◆ SUPPLIED RECORDS

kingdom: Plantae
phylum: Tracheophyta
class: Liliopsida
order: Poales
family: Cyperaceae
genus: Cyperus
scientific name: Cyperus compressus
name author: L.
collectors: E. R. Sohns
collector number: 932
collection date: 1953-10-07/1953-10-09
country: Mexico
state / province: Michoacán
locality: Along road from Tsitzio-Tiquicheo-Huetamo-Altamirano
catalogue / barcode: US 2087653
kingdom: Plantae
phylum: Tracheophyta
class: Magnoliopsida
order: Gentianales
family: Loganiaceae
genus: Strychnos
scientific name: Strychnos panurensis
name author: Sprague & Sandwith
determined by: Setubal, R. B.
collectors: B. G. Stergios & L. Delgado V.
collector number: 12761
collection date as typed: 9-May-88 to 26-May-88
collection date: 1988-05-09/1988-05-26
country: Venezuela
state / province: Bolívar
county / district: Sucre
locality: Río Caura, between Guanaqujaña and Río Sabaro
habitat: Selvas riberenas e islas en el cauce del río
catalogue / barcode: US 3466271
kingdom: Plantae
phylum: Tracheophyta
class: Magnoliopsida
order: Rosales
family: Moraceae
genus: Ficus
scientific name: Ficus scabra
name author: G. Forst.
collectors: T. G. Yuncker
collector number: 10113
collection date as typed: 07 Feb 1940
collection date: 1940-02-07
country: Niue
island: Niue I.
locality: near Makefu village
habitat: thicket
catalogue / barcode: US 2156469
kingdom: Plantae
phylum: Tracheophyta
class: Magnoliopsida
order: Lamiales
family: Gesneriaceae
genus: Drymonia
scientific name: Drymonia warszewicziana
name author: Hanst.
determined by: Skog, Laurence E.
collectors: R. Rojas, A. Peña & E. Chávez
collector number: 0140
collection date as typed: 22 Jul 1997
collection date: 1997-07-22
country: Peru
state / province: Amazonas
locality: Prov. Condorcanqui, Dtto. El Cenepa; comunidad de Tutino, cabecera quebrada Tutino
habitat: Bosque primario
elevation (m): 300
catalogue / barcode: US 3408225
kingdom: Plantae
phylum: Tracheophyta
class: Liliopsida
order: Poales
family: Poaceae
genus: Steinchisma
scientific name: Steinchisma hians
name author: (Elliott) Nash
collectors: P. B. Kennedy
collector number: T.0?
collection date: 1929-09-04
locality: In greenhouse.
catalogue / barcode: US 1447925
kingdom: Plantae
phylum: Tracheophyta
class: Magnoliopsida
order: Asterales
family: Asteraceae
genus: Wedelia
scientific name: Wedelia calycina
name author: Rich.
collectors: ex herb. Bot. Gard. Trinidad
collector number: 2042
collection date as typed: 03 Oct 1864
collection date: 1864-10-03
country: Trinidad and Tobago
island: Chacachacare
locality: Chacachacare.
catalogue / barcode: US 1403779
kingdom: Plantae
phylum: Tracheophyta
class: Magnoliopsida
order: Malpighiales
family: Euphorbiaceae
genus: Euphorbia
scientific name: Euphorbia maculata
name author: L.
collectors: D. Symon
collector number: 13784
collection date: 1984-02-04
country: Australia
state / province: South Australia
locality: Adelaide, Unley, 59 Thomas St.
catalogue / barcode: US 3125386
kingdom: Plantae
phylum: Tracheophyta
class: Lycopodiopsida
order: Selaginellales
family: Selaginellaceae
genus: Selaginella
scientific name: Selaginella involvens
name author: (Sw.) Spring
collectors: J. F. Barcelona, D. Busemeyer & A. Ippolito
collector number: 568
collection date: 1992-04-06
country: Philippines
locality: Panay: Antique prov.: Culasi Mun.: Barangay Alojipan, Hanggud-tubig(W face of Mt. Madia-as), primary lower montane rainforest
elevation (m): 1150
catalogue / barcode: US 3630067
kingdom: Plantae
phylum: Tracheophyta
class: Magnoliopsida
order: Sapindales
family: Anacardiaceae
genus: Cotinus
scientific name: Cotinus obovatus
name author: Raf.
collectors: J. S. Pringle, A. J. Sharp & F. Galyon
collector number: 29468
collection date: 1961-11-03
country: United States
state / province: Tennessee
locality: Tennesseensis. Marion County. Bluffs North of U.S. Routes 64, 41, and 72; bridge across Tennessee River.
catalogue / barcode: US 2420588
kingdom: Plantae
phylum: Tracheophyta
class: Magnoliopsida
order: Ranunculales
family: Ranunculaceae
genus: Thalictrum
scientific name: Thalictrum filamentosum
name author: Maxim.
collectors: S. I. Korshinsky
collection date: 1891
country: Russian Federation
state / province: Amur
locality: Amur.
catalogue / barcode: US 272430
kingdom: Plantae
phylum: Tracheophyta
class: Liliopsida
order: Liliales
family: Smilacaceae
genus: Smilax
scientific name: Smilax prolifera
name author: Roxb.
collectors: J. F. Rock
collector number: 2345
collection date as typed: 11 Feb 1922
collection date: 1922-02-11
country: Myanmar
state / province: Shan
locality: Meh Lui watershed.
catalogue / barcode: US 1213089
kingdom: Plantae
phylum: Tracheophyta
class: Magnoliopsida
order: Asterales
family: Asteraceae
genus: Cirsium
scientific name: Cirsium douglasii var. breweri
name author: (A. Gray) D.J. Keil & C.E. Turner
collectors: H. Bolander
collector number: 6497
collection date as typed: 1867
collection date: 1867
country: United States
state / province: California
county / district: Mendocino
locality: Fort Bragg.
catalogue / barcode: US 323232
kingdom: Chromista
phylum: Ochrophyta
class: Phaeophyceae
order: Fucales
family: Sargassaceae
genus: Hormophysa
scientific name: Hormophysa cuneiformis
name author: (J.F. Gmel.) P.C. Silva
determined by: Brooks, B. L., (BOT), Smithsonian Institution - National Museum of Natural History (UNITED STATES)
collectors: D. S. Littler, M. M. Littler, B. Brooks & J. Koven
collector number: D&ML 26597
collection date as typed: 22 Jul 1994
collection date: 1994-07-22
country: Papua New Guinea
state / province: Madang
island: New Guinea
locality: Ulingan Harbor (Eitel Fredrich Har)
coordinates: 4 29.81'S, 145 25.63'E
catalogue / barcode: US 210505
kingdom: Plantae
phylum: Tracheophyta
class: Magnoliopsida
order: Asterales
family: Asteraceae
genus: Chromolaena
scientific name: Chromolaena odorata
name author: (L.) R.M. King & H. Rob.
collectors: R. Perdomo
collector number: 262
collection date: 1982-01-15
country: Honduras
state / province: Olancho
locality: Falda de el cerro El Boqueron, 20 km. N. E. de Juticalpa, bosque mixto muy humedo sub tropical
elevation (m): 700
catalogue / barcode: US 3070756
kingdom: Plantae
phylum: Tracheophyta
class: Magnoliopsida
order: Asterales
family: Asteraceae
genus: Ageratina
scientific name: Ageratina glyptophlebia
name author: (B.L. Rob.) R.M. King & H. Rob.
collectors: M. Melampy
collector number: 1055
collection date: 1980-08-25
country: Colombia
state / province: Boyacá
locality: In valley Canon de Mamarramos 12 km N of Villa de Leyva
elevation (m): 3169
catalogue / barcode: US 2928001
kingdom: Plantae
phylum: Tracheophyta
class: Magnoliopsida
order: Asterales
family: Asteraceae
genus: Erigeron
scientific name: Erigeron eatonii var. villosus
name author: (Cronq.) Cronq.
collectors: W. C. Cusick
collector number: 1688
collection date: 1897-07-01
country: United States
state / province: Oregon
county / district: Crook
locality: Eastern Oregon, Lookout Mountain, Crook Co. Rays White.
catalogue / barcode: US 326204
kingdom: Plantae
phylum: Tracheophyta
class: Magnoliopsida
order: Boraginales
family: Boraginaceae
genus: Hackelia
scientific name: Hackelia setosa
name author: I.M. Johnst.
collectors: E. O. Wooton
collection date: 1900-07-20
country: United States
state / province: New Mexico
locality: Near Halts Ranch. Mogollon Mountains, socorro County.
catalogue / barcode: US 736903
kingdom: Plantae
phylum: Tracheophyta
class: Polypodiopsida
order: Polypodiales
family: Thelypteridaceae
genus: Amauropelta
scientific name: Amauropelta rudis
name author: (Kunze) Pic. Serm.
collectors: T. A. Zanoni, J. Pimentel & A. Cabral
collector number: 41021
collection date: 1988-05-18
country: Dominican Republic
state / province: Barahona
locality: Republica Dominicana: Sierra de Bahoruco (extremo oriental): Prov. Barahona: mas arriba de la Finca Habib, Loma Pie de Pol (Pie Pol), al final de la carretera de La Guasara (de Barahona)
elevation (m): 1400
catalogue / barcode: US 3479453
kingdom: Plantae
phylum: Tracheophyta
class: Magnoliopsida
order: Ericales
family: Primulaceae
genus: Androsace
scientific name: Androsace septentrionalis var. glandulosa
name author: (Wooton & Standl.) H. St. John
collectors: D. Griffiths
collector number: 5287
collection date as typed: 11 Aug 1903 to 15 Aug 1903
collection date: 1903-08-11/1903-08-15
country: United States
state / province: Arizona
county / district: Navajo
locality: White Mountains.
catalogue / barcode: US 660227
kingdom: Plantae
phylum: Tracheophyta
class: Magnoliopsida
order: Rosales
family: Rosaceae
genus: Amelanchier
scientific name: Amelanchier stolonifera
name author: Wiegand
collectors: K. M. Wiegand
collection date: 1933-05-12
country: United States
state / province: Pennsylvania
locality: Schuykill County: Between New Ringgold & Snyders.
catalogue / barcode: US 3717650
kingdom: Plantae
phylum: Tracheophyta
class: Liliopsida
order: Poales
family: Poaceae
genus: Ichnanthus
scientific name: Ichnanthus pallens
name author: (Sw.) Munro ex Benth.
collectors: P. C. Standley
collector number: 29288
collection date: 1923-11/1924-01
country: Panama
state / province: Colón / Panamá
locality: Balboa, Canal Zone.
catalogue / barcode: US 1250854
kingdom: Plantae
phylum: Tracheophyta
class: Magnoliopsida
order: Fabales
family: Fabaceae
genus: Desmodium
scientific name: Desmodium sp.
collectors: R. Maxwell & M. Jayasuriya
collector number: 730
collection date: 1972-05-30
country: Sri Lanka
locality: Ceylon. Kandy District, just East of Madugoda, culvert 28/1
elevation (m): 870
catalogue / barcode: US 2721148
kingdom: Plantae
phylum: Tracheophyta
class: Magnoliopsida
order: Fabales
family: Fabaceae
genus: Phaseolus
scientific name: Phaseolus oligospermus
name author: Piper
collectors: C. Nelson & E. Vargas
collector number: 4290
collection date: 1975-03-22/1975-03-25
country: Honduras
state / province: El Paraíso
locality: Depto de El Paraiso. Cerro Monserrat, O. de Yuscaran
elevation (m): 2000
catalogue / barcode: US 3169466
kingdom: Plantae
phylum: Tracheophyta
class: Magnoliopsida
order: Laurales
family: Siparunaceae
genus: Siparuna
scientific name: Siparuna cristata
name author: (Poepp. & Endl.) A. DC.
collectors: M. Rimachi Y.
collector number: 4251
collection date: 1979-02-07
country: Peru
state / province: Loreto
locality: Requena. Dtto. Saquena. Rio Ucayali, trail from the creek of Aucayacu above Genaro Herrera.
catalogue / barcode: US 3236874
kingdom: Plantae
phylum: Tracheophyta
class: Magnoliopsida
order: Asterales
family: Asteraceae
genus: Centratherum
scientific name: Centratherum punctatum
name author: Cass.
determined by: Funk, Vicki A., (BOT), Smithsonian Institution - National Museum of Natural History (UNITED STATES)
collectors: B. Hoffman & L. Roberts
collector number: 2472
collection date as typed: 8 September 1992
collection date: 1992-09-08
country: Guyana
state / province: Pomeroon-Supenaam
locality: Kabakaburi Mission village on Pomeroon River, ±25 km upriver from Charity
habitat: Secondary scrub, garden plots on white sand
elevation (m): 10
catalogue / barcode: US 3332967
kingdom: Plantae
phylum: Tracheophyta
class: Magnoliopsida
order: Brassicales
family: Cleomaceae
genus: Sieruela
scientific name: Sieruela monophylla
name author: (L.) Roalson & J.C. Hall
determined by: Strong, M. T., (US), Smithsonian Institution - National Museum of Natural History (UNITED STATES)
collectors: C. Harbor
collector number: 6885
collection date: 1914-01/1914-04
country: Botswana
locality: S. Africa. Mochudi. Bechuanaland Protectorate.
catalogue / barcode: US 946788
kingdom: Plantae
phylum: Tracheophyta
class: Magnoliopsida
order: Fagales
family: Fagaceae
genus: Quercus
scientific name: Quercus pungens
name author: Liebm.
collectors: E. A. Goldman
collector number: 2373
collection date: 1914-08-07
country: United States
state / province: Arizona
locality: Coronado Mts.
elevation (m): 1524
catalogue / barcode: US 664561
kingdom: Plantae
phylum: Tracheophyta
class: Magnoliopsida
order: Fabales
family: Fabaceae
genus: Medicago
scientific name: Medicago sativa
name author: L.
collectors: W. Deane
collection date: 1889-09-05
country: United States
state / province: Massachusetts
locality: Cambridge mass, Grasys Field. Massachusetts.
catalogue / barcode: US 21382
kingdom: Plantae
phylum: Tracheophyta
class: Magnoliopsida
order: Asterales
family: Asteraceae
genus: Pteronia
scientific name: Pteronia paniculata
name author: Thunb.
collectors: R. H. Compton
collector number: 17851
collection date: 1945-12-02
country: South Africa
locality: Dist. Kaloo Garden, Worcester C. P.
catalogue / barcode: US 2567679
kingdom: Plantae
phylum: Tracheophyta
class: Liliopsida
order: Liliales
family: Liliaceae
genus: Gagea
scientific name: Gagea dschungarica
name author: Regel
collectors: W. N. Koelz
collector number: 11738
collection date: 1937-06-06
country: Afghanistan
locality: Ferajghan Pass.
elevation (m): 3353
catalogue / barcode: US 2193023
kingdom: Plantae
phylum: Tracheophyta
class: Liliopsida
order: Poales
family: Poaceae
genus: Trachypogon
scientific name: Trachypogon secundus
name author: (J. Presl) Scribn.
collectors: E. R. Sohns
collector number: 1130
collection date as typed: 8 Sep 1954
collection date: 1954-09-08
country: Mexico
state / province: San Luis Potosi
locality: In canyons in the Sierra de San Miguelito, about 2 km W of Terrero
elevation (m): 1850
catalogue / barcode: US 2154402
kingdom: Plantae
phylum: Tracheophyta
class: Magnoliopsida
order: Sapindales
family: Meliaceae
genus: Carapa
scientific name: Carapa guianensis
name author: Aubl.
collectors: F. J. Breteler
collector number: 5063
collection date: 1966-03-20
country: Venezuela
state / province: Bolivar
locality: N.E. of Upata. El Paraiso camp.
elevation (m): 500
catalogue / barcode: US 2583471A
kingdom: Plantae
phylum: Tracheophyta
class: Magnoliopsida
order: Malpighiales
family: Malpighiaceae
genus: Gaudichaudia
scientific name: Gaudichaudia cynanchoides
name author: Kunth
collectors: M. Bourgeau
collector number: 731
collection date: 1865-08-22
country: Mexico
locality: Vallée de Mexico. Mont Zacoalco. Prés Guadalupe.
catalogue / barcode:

◆ WORK TO BE COMPLETED
Please copy out, unchanged, the stretch of the items from the line that contains "genus: Phaseolus" through the line that contains "state / province: El Paraíso", with both of those lines included.

◆ RESULT OF THIS EXERCISE
genus: Phaseolus
scientific name: Phaseolus oligospermus
name author: Piper
collectors: C. Nelson & E. Vargas
collector number: 4290
collection date: 1975-03-22/1975-03-25
country: Honduras
state / province: El Paraíso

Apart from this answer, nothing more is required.